Life at the dorm is fun and keeps me entertained at night. We're all getting to know each other and do things together constantly. We've started a weekend potluck tradition, which gives us all a chance to show off our culinary skills and eat lots of tasty food. This week I'm being boring and just bringing green beans, but I'm planning something special for next week, yum. We also regress to childhood a bit in the evenings now that Jackie bought us toys. We have a box of wonderfully neon colored beach toys that is distributed nightly for outdoor and indoor excitement.

This weekend we re planning to go to the zoo even though the forecast is for 92 degrees and sunny; it should be a good time. Hopefully no one will die of heat stroke and we'll get there early enough to see the pandas before they decide it's too hot to be awake.

Monday will be annual picnic at ACP, so the four interns that work there will be running the cool physics room for kids (and inquisitive adults!). It should be fun, though it keeps getting more complicated as we try and plan it simply. I'm looking forward to the liquid nitrogen ice cream, which I somehow end up making at every physics gathering I attend.


Week One: Orienting - Jun 12, 2006 at 9:56PM
Erin McCamish
9 Posts

Here starts the journal of my time in DC. First, to catch up on what has happened so far:

Over the weekend all of the SPS interns moved in to our rooms at George Washington University. Everyone was really enthusiastic and we explored the city together, for both practical and fun purposes. Included in the exploration were two trips to the grocery store, since the Metro isn't exactly heavy shopping bag friendly. On Sunday we went sight seeing on the Mall which was great fun even though I had seen most of it before. The World War II memorial was especially nice, and I think it's relatively new.
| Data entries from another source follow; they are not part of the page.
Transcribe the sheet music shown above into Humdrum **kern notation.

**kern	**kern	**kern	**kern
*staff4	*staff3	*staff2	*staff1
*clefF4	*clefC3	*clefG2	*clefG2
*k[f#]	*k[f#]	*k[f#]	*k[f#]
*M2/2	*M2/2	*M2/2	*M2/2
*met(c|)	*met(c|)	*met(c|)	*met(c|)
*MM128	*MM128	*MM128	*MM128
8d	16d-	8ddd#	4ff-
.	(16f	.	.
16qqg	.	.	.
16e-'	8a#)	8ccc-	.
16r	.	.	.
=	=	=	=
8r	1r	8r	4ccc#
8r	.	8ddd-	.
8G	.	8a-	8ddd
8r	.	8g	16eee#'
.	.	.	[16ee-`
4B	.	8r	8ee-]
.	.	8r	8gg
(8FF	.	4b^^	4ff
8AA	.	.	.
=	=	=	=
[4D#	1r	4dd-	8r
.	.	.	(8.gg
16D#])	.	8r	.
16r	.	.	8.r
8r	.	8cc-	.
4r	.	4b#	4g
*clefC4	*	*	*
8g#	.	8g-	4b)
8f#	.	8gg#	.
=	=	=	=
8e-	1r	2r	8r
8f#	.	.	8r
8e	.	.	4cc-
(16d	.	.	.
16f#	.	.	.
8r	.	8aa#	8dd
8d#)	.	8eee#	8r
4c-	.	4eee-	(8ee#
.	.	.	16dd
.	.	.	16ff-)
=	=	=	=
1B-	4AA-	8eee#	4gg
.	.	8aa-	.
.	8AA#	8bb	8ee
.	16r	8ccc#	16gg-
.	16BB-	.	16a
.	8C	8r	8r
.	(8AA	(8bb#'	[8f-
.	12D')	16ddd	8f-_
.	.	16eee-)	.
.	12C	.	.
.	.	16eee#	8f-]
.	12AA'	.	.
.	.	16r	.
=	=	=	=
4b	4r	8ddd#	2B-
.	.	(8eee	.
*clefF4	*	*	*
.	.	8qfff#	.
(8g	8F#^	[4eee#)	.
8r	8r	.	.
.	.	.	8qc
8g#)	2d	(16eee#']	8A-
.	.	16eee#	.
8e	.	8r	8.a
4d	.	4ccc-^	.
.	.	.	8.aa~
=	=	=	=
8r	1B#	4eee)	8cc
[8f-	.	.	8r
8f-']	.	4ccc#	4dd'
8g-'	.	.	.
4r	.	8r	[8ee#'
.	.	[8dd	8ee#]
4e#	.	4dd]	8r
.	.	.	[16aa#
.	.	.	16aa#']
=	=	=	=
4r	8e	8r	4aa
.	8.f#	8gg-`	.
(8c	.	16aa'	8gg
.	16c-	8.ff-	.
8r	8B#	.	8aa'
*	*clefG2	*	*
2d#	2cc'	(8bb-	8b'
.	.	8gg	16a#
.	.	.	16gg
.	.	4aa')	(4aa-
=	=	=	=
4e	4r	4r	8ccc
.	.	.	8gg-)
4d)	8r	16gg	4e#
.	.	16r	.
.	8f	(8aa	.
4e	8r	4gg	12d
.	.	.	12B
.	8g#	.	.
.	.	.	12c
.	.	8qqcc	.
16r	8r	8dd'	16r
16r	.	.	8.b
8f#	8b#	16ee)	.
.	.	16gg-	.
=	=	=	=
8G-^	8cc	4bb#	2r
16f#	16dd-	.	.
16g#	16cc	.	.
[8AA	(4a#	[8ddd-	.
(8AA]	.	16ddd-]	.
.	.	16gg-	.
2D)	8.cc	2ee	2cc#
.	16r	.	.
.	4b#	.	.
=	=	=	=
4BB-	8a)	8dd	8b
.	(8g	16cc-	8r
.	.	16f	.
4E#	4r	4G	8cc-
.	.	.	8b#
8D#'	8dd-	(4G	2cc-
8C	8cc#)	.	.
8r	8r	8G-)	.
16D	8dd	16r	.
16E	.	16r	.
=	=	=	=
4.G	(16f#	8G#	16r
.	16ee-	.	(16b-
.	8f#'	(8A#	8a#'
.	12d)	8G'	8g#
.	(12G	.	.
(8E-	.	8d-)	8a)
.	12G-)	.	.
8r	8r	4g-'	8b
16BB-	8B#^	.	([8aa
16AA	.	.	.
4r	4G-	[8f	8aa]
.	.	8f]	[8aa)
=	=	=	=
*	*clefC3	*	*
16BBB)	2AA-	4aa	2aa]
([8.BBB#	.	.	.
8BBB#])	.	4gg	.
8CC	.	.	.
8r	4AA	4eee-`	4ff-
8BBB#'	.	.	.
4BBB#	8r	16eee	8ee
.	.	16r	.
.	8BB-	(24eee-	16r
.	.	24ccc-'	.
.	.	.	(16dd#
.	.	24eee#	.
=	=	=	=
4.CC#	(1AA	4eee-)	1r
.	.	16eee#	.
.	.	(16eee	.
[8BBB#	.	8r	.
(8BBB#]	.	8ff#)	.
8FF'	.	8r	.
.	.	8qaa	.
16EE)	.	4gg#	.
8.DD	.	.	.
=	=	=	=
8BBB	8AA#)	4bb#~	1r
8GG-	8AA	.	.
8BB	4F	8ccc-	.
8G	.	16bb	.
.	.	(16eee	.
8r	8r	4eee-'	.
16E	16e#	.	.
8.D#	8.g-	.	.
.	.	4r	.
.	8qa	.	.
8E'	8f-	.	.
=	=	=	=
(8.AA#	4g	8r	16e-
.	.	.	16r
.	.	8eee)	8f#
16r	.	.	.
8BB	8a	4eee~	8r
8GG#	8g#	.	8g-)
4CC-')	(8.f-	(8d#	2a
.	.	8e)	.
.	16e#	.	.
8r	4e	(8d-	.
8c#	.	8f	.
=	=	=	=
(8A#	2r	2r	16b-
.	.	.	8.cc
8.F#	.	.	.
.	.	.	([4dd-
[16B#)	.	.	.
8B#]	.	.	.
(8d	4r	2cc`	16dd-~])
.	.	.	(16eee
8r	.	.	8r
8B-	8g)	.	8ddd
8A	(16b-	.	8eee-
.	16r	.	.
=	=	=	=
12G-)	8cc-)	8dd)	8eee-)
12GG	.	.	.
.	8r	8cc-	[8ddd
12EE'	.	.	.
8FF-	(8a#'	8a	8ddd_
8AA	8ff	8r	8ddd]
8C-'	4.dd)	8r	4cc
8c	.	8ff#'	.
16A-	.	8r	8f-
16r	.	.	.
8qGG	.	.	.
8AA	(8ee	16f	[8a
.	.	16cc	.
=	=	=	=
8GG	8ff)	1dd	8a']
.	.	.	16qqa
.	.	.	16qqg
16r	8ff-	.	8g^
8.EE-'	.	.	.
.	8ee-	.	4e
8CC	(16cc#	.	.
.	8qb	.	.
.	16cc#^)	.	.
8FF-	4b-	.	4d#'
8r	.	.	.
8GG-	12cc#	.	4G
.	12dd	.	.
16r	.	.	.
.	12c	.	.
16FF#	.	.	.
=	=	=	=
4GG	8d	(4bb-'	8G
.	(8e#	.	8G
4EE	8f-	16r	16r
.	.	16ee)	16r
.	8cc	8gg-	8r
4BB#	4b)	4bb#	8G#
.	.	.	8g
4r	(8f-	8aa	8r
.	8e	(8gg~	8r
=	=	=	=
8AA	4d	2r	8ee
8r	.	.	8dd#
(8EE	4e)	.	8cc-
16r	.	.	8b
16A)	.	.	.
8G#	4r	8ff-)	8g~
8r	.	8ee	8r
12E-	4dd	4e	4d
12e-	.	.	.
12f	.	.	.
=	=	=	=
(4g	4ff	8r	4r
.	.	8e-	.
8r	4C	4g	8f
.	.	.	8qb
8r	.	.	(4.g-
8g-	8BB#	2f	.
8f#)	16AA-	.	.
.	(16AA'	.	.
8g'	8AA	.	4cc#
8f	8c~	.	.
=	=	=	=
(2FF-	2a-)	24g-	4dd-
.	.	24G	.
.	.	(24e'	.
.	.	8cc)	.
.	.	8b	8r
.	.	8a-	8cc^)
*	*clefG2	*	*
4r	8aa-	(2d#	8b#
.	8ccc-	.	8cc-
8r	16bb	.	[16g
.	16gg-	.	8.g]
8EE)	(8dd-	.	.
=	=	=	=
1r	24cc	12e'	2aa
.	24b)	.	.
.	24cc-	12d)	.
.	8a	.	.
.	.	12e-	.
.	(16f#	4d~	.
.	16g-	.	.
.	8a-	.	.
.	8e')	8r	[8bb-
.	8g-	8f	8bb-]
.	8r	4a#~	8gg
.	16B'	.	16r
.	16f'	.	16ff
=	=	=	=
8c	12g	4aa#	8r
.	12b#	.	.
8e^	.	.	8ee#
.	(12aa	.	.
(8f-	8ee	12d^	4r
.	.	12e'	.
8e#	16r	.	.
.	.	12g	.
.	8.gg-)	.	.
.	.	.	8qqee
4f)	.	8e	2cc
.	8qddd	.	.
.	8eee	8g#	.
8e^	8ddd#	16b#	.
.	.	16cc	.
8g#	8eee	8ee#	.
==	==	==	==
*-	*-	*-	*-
Our last stop was the the Einstein Memorial, where we ran into the NASA Academy group, including my boyfriend Ryan! That was a great surprise!

Monday we had our orientation and were introduced to many MANY people. They were all very nice and had interesting things to say, but I'm sorry to report I don't remember much even three days later. I also met my bosses at APS and got settled into my cubicle (yes I have a cubicle, it's cool). Tuesday and Wednesday I looked through the Physics Quest materials and did some of the experiments at my desk. It's fun to watch people in the financial department react as they walk by and see me playing with batteries or bubbles.

Wednesday night was the CNSF (Coalition for National Science Funding) Exhibit. It was a big fancy event on Capitol Hill where people who get NSF funding show off what they've done with the money to convince Congress that science funding is being well spent. Apparently APS usually has a booth, but since we just got here on Monday they decided it didn't make sense. Instead we got to walk around and shove bookmarks into peoples hands. I was really nervous at first, but it got easier. I started out talking to other young people, and moved up to their advisors by the end. I met a cool engineering professor from U of Michigan, who I am supposed to email about a physics/engineering project he s working on for students. I also talked to Vern Ehler, a Congressman from Michigan who also happens to be a physicist! I can t say I know too much about his work, but I know he s in Congress and on the Science and the Education Committees, which is enough to make me want to meet him. I weaseled my way in to talk to him and got a photo, but I didn't manage to get any APS information in. I also talked to an amazing woman from the Boston Museum of Science, and a couple of people about women in physics/science. Acting all professional and handing out APS information into people s hands is exhausting!

Today I was walking work after my 40 minute metro ride, only to meet Jackie on her way back home. Apparently a water main is broken at ACP (American Center for Physics, the building I work in), so they sent everyone home. Thus, I'm back at GW after 90 minutes in transit writing this journal entry.